Below, find each line holding "reset" and state how many there are, using the number alone.

§ §

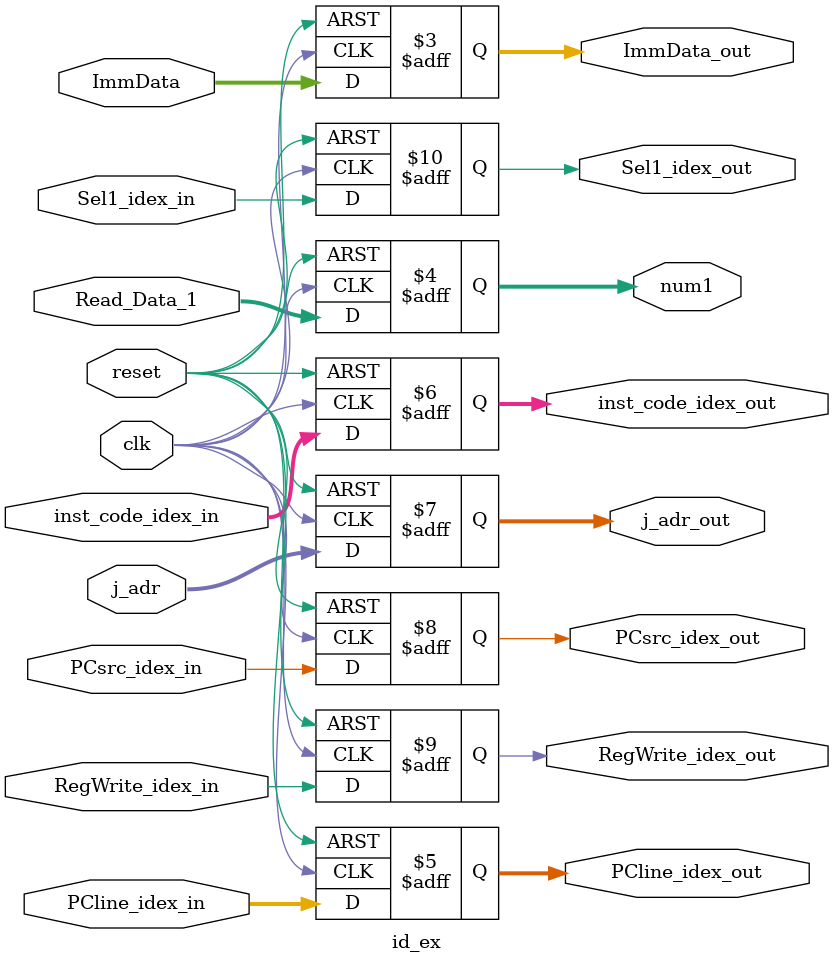
<source format=v>
module id_ex(Sel1_idex_in, RegWrite_idex_in,PCsrc_idex_in,inst_code_idex_in, ImmData, Read_Data_1, j_adr,PCline_idex_in,clk, reset, 
num1,PCline_idex_out, ImmData_out,inst_code_idex_out, j_adr_out, PCsrc_idex_out, RegWrite_idex_out, Sel1_idex_out);
input [7:0] ImmData, Read_Data_1, PCline_idex_in;
input [7:0] inst_code_idex_in;
input [5:0] j_adr;
input clk, reset, PCsrc_idex_in,Sel1_idex_in,RegWrite_idex_in ;
output reg [7:0] ImmData_out, num1, PCline_idex_out;//ImmData_out goes to alu
output reg [7:0] inst_code_idex_out;
output reg [5:0] j_adr_out;
output reg PCsrc_idex_out, RegWrite_idex_out, Sel1_idex_out;
//output reg Sel1;
always @(posedge clk, negedge reset)
begin
if(reset == 0)
begin
ImmData_out <=0;
num1 <= 0;
PCline_idex_out <=0;
inst_code_idex_out <=0;
j_adr_out <=0;
PCsrc_idex_out <=1;
Sel1_idex_out <=0;
RegWrite_idex_out <=0;
//Sel1 <= 1;
end
else
begin 
ImmData_out <= ImmData;
num1 <= Read_Data_1 ;
PCline_idex_out <= PCline_idex_in;
inst_code_idex_out <= inst_code_idex_in;
j_adr_out <= j_adr;
PCsrc_idex_out <= PCsrc_idex_in;
Sel1_idex_out <= Sel1_idex_in;
RegWrite_idex_out <= RegWrite_idex_in;
/*if(inst_code_idex_in[7:6] == 2'b00)
	Sel1 <=0;
else
	Sel1 <= 1;
	*/
end
end     
endmodule

</source>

§ §

RESPONSE:
4